### WHAT YOU HAVE TO DO
Edit the rows below by replacing "common name" with "vernacular name" wherever it occurs. Keep everything else unchanged.
* begin DATA IN THIS EXERCISE *
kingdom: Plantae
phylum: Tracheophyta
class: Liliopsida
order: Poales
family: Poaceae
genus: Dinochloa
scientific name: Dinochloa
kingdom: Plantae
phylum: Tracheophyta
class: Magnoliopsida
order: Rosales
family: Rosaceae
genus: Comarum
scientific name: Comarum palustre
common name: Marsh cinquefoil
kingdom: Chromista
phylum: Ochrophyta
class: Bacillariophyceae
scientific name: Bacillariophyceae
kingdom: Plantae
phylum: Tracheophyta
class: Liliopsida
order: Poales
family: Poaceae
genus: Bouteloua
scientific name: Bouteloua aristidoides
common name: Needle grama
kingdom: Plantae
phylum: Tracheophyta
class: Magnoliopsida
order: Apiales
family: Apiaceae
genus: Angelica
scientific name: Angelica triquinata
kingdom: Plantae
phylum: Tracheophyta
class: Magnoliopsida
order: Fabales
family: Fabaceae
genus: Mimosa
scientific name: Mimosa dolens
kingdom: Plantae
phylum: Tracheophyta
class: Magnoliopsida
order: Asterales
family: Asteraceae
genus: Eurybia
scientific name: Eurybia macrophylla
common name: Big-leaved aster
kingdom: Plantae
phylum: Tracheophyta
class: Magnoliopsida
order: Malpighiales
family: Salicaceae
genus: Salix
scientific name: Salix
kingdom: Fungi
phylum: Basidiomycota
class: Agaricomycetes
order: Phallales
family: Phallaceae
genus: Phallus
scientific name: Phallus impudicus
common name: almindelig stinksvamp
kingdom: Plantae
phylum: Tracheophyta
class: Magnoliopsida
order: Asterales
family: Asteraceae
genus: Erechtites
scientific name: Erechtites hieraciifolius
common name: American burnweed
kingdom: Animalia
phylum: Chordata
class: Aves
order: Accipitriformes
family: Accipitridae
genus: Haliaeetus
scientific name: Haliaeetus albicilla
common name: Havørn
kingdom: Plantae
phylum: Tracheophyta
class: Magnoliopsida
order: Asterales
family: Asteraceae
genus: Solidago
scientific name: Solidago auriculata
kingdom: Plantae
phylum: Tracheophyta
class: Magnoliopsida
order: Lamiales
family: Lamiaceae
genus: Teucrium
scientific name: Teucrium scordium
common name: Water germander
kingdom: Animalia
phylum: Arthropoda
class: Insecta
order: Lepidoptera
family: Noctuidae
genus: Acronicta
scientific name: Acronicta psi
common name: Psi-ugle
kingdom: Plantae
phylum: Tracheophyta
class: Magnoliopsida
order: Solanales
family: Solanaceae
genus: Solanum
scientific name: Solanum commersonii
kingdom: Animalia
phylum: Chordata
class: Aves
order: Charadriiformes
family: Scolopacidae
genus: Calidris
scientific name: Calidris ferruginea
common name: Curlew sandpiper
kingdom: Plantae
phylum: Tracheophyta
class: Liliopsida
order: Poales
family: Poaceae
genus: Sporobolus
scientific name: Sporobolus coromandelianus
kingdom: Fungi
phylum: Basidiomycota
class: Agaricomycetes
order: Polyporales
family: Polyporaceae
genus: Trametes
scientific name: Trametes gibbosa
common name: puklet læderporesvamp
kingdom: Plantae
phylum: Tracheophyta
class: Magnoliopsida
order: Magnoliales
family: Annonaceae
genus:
* end DATA IN THIS EXERCISE *
### WRITTEN SOLUTION
kingdom: Plantae
phylum: Tracheophyta
class: Liliopsida
order: Poales
family: Poaceae
genus: Dinochloa
scientific name: Dinochloa
kingdom: Plantae
phylum: Tracheophyta
class: Magnoliopsida
order: Rosales
family: Rosaceae
genus: Comarum
scientific name: Comarum palustre
vernacular name: Marsh cinquefoil
kingdom: Chromista
phylum: Ochrophyta
class: Bacillariophyceae
scientific name: Bacillariophyceae
kingdom: Plantae
phylum: Tracheophyta
class: Liliopsida
order: Poales
family: Poaceae
genus: Bouteloua
scientific name: Bouteloua aristidoides
vernacular name: Needle grama
kingdom: Plantae
phylum: Tracheophyta
class: Magnoliopsida
order: Apiales
family: Apiaceae
genus: Angelica
scientific name: Angelica triquinata
kingdom: Plantae
phylum: Tracheophyta
class: Magnoliopsida
order: Fabales
family: Fabaceae
genus: Mimosa
scientific name: Mimosa dolens
kingdom: Plantae
phylum: Tracheophyta
class: Magnoliopsida
order: Asterales
family: Asteraceae
genus: Eurybia
scientific name: Eurybia macrophylla
vernacular name: Big-leaved aster
kingdom: Plantae
phylum: Tracheophyta
class: Magnoliopsida
order: Malpighiales
family: Salicaceae
genus: Salix
scientific name: Salix
kingdom: Fungi
phylum: Basidiomycota
class: Agaricomycetes
order: Phallales
family: Phallaceae
genus: Phallus
scientific name: Phallus impudicus
vernacular name: almindelig stinksvamp
kingdom: Plantae
phylum: Tracheophyta
class: Magnoliopsida
order: Asterales
family: Asteraceae
genus: Erechtites
scientific name: Erechtites hieraciifolius
vernacular name: American burnweed
kingdom: Animalia
phylum: Chordata
class: Aves
order: Accipitriformes
family: Accipitridae
genus: Haliaeetus
scientific name: Haliaeetus albicilla
vernacular name: Havørn
kingdom: Plantae
phylum: Tracheophyta
class: Magnoliopsida
order: Asterales
family: Asteraceae
genus: Solidago
scientific name: Solidago auriculata
kingdom: Plantae
phylum: Tracheophyta
class: Magnoliopsida
order: Lamiales
family: Lamiaceae
genus: Teucrium
scientific name: Teucrium scordium
vernacular name: Water germander
kingdom: Animalia
phylum: Arthropoda
class: Insecta
order: Lepidoptera
family: Noctuidae
genus: Acronicta
scientific name: Acronicta psi
vernacular name: Psi-ugle
kingdom: Plantae
phylum: Tracheophyta
class: Magnoliopsida
order: Solanales
family: Solanaceae
genus: Solanum
scientific name: Solanum commersonii
kingdom: Animalia
phylum: Chordata
class: Aves
order: Charadriiformes
family: Scolopacidae
genus: Calidris
scientific name: Calidris ferruginea
vernacular name: Curlew sandpiper
kingdom: Plantae
phylum: Tracheophyta
class: Liliopsida
order: Poales
family: Poaceae
genus: Sporobolus
scientific name: Sporobolus coromandelianus
kingdom: Fungi
phylum: Basidiomycota
class: Agaricomycetes
order: Polyporales
family: Polyporaceae
genus: Trametes
scientific name: Trametes gibbosa
vernacular name: puklet læderporesvamp
kingdom: Plantae
phylum: Tracheophyta
class: Magnoliopsida
order: Magnoliales
family: Annonaceae
genus:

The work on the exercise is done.